→ Work task:
From the material below, copy every line in which the word "significant" occurs.

[Opening Provided material section]

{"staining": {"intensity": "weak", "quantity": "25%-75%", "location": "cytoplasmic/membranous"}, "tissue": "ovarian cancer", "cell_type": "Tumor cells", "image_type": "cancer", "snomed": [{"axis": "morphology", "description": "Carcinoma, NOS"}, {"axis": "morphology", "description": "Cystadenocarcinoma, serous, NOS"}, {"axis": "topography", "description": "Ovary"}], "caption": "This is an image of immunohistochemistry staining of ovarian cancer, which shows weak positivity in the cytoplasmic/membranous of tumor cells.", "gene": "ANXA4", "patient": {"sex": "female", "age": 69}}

[Closing Provided material section]
[Opening Provided material section]

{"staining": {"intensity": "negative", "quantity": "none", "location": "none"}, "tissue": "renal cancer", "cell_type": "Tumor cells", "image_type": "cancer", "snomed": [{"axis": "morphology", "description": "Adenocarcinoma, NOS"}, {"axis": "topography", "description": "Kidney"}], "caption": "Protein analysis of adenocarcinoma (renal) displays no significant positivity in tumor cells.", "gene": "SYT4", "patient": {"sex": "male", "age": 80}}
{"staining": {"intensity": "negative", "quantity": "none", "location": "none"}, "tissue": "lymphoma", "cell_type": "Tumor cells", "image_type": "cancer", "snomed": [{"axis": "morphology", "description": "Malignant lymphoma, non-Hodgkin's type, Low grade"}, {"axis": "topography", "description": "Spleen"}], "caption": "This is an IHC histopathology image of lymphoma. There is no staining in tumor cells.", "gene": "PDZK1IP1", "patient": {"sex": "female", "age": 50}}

[Closing Provided material section]
[Opening Provided material section]

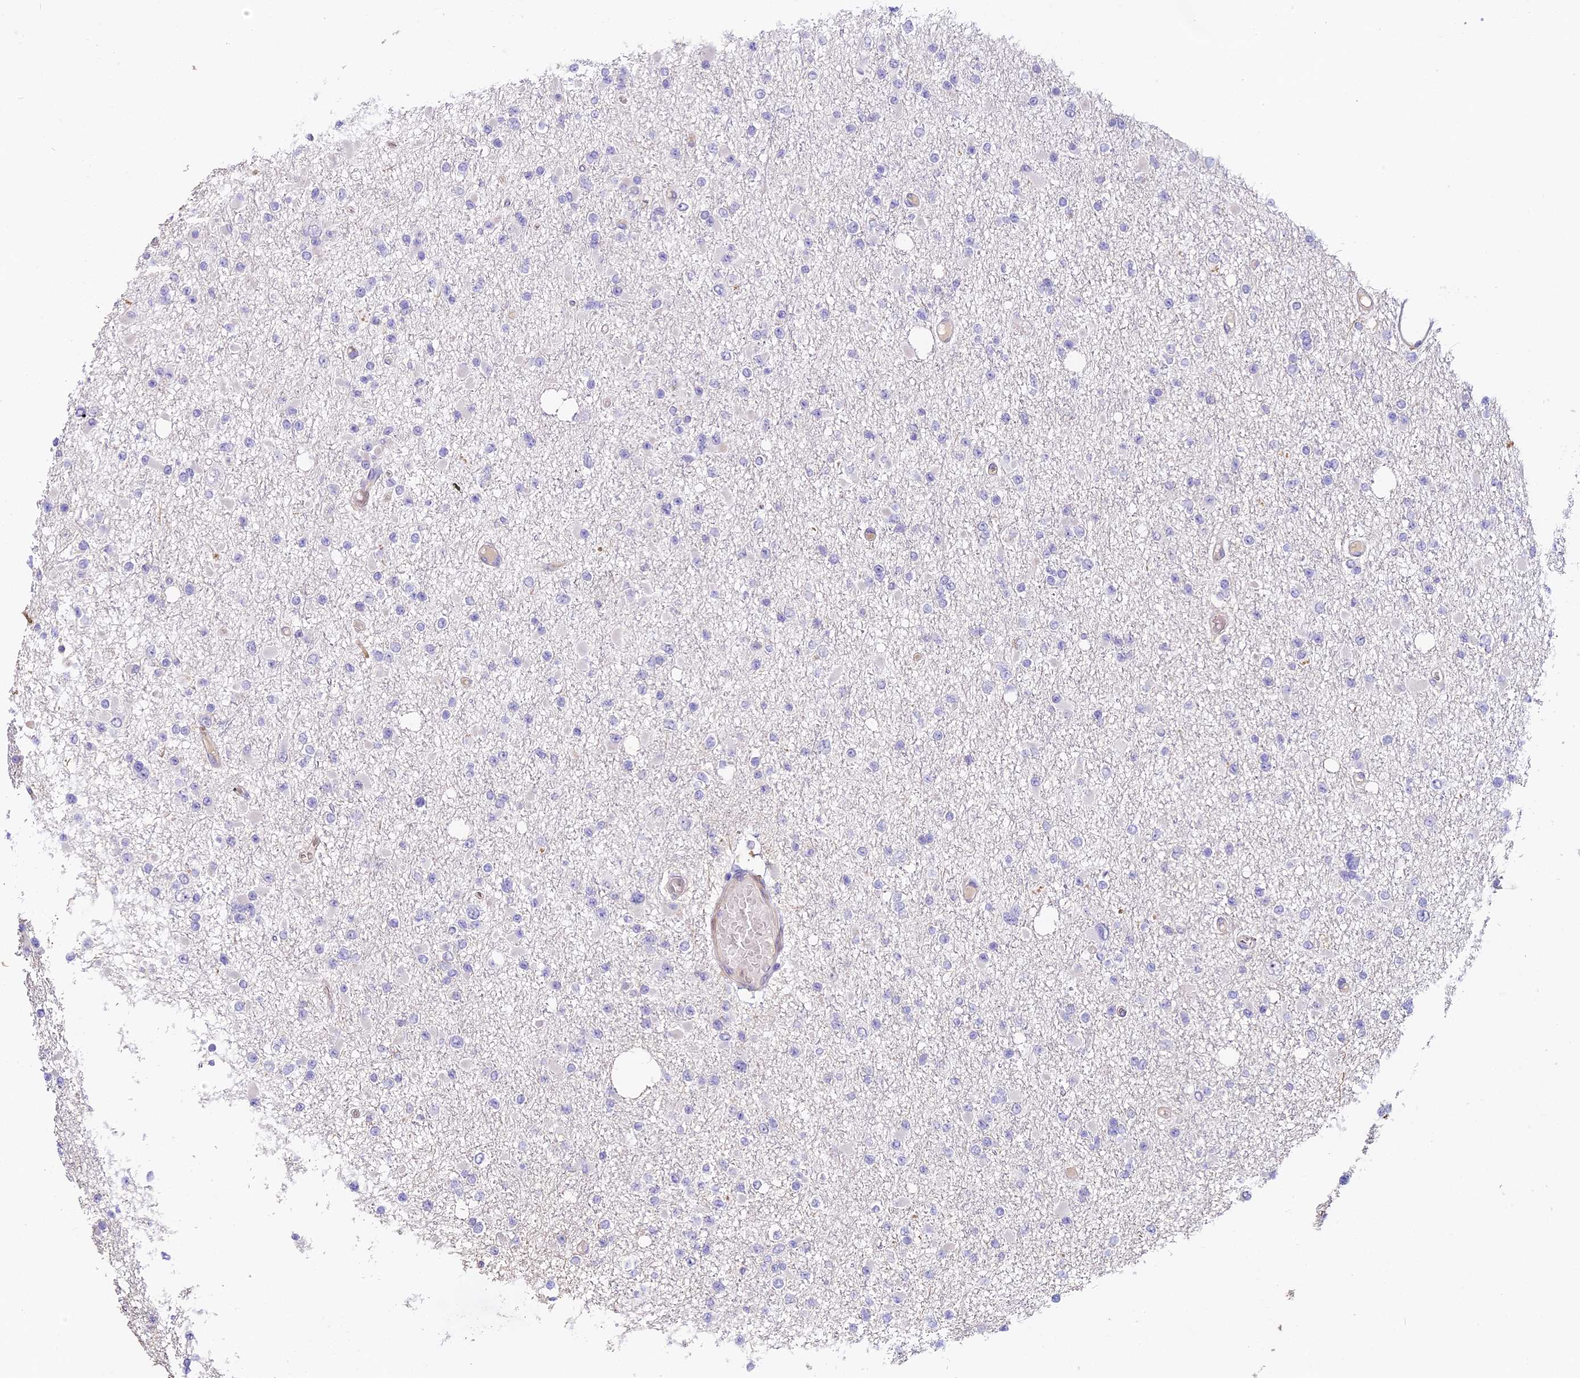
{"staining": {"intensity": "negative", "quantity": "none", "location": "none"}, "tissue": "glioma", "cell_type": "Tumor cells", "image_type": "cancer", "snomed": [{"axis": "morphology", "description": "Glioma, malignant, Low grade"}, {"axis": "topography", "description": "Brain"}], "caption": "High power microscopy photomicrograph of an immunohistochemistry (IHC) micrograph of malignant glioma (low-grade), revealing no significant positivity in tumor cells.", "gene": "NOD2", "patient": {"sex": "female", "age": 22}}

[Closing Provided material section]

→ Your response:
{"staining": {"intensity": "negative", "quantity": "none", "location": "none"}, "tissue": "renal cancer", "cell_type": "Tumor cells", "image_type": "cancer", "snomed": [{"axis": "morphology", "description": "Adenocarcinoma, NOS"}, {"axis": "topography", "description": "Kidney"}], "caption": "Protein analysis of adenocarcinoma (renal) displays no significant positivity in tumor cells.", "gene": "SYT4", "patient": {"sex": "male", "age": 80}}
{"staining": {"intensity": "negative", "quantity": "none", "location": "none"}, "tissue": "glioma", "cell_type": "Tumor cells", "image_type": "cancer", "snomed": [{"axis": "morphology", "description": "Glioma, malignant, Low grade"}, {"axis": "topography", "description": "Brain"}], "caption": "High power microscopy photomicrograph of an immunohistochemistry (IHC) micrograph of malignant glioma (low-grade), revealing no significant positivity in tumor cells.", "gene": "NOD2", "patient": {"sex": "female", "age": 22}}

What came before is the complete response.